Our future as testers

I got inspired to write this post after watching a youtube video ‘Humans need not apply’. The author of this rather one-sided video presents many arguments which should convince us that our jobs would soon be taken by robots and automatons. Of course, the points presented are highly exaggerated (typical media piece these days…), but it’s always worth considering if our job has a bright future. So do we, as testers/QAs, have something to worry about?

Let’s start with a simple question: why do companies employ a tester? They do it because it’s much cheaper to detect and fix bugs found early. They don’t really care about quality. They care about customer perceived value. It’s worth remembering that even with 99,9% unit test coverage and green seleniums bugs may somehow slip on production. Unfortunately in the social media era, one celebrity tweet with our production bug ( btw. Edward Snowden has already 1,41M followers) may quickly ruin us. So in my opinion testers will be needed (+desired +looked for) as long as the cost of production bugs will grow. And I doubt this trend would stop soon.

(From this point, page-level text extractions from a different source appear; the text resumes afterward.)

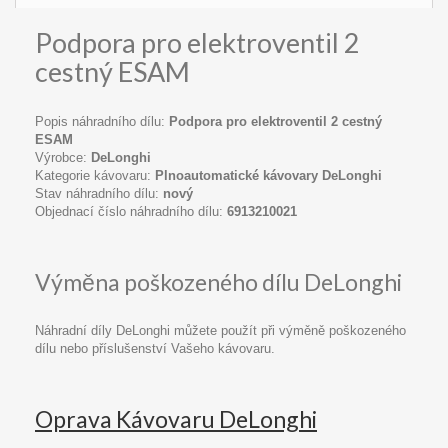
Podpora pro elektroventil 2
cestný ESAM
Popis náhradního dílu:
Podpora pro elektroventil 2 cestný
ESAM
Výrobce:
DeLonghi
Kategorie kávovaru:
Plnoautomatické kávovary DeLonghi
Stav náhradního dílu:
nový
Objednací číslo náhradního dílu:
6913210021
Výměna poškozeného dílu DeLonghi
Náhradní díly DeLonghi můžete použít při výměně poškozeného
dílu nebo příslušenství Vašeho kávovaru.
Oprava Kávovaru DeLonghi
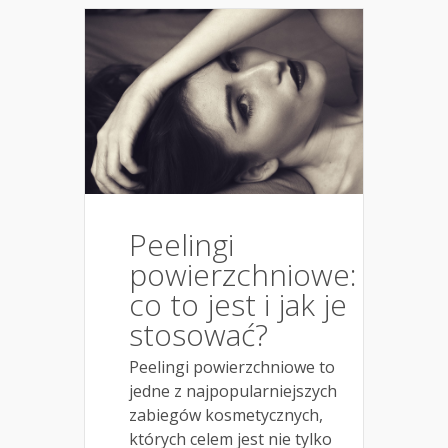
Peelingi
powierzchniowe:
co to jest i jak je
stosować?
Peelingi powierzchniowe to
jedne z najpopularniejszych
zabiegów kosmetycznych,
których celem jest nie tylko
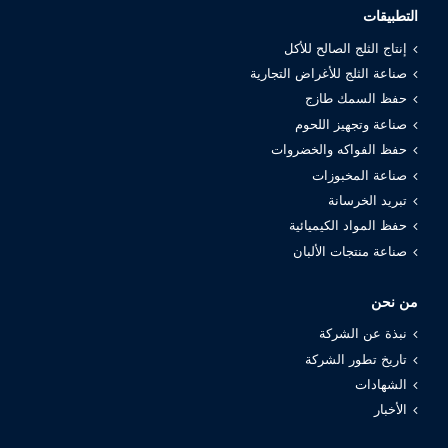
التطبيقات
إنتاج الثلج الصالح للأكل
صناعة الثلج للأغراض التجارية
حفظ السمك طازج
صناعة وتجهيز اللحوم
حفظ الفواكه والخضروات
صناعة المخبوزات
تبريد الخرسانة
حفظ المواد الكيميائية
صناعة منتجات الألبان
من نحن
نبذة عن الشركة
تاريخ تطور الشركة
الشهادات
الأخبار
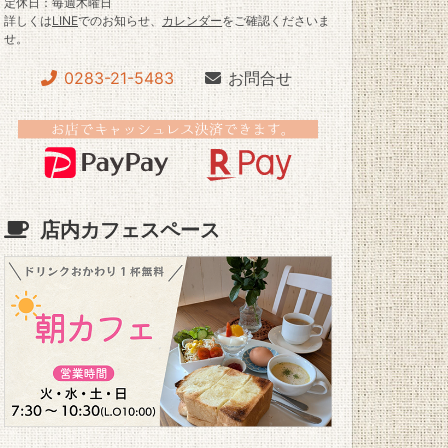
定休日：毎週木曜日
詳しくは
LINE
でのお知らせ、
カレンダー
をご確認くださいま
せ。
0283-21-5483
お問合せ
店内カフェスペース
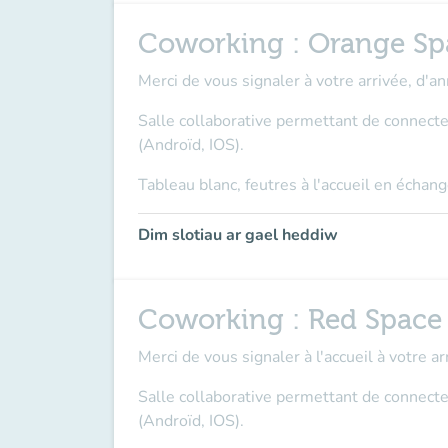
Coworking : Orange Sp
Merci de vous signaler à votre arrivée, d'an
Salle collaborative permettant de connecte
(Androïd, IOS).
Tableau blanc, feutres à l'accueil en écha
Dim slotiau ar gael heddiw
Coworking : Red Space
Merci de vous signaler à l'accueil à votre ar
Salle collaborative permettant de connecte
(Androïd, IOS).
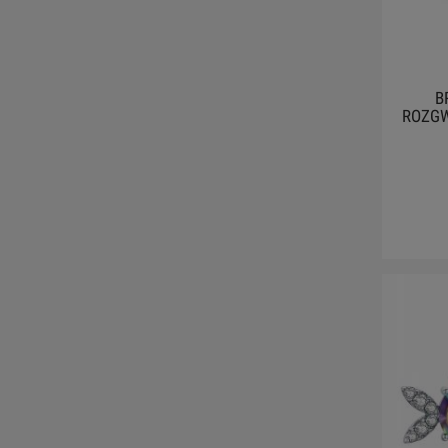
B
ROZGW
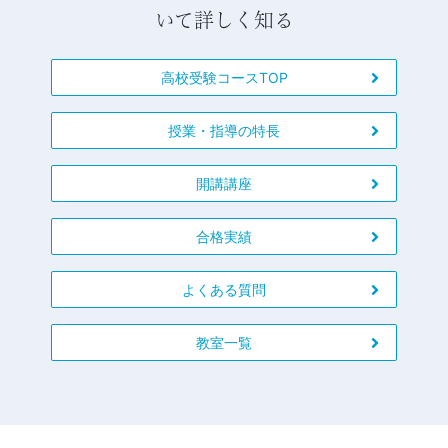
いて詳しく知る
高校受験コースTOP
授業・指導の特長
開講講座
合格実績
よくある質問
教室一覧
お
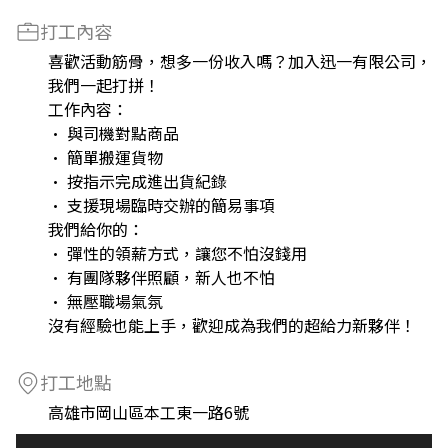
打工內容
喜歡活動筋骨，想多一份收入嗎？加入迅一有限公司，
我們一起打拼！
工作內容：
• 與司機對點商品
• 簡單搬運貨物
• 按指示完成進出貨紀錄
• 支援現場臨時交辦的簡易事項
我們給你的：
• 彈性的領薪方式，讓您不怕沒錢用
• 有團隊夥伴照顧，新人也不怕
• 無壓職場氣氛
沒有經驗也能上手，歡迎成為我們的超給力新夥伴！
打工地點
高雄市岡山區本工東一路6號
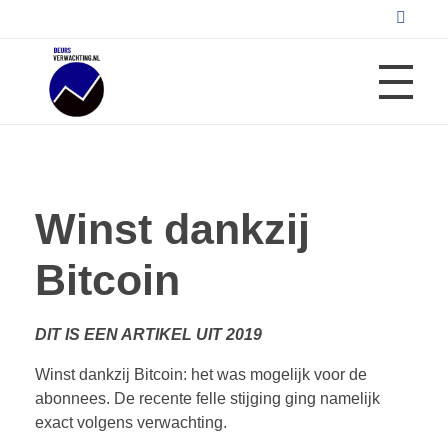
AEX ANALYSE
Beursverwachting.nl
Uw Navigatie Voor Financiële Markten
Winst dankzij
ARCHIEF AEX GRAFIEK
Bitcoin
BEURSCRASH RISICOMETER
DIT IS EEN ARTIKEL UIT 2019
Winst dankzij Bitcoin: het was mogelijk voor de
abonnees. De recente felle stijging ging namelijk
REVIEWS
exact volgens verwachting.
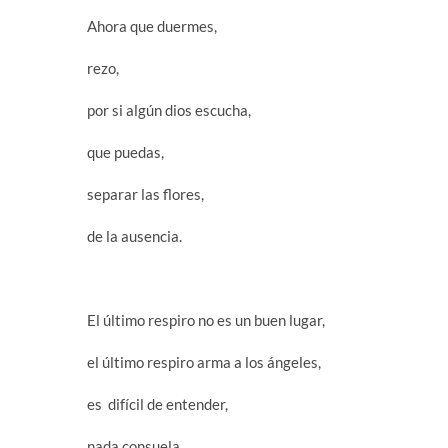
Ahora que duermes,
rezo,
por si algún dios escucha,
que puedas,
separar las flores,
de la ausencia.
El último respiro no es un buen lugar,
el último respiro arma a los ángeles,
es difícil de entender,
nada consuela.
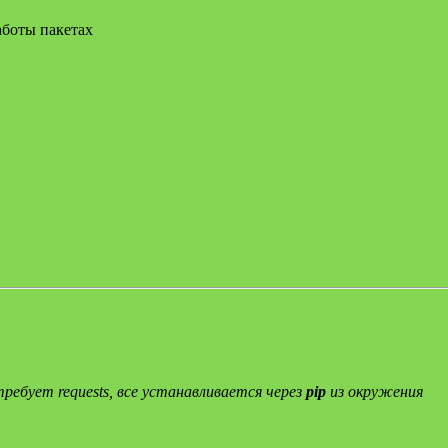
аботы пакетах
ребует requests, все устанавливается через
pip
из окружения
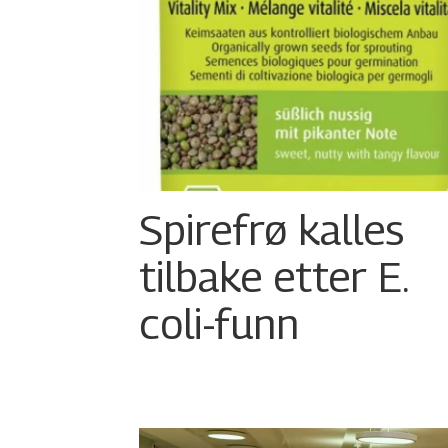
Spirefrø kalles
tilbake etter E.
coli-funn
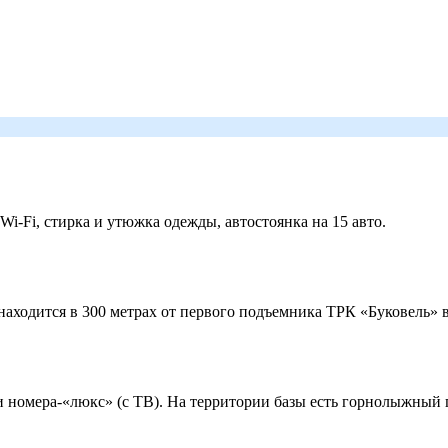
 Wi-Fi, стирка и утюжка одежды, автостоянка на 15 авто.
ходится в 300 метрах от первого подъемника ТРК «Буковель» в
 и номера-«люкс» (с ТВ). На территории базы есть горнолыжный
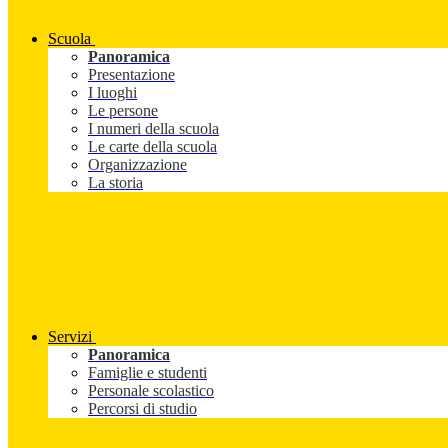
Scuola
Panoramica
Presentazione
I luoghi
Le persone
I numeri della scuola
Le carte della scuola
Organizzazione
La storia
Servizi
Panoramica
Famiglie e studenti
Personale scolastico
Percorsi di studio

On the other hand in our highly competitive society companies need to release new features very quickly. Big teams of testers don’t really fit in agile methodologies. Even assuming 3-week sprints new functionalities are usually ready for the manual test at the end of the third week. In such a short time one person is more effective than a team. That’s why every tester should focus on programming skills, the transformation to lower-level tests (unit, integration) is necessary. There is no alternative. The test pyramid has to look as above (notice that I included a manual test on top - I still believe its the best form of testing).

Along with programming, there are other desired testers skills: scripting, UX/UI knowledge, DevOps knowledge, business domain knowledge… I recommend you to specialize in one thing, but keep a close eye on the other. Don’t ignore them, because there are people who wouldn’t. You don’t want to be recruited by your past subordinate. Do you?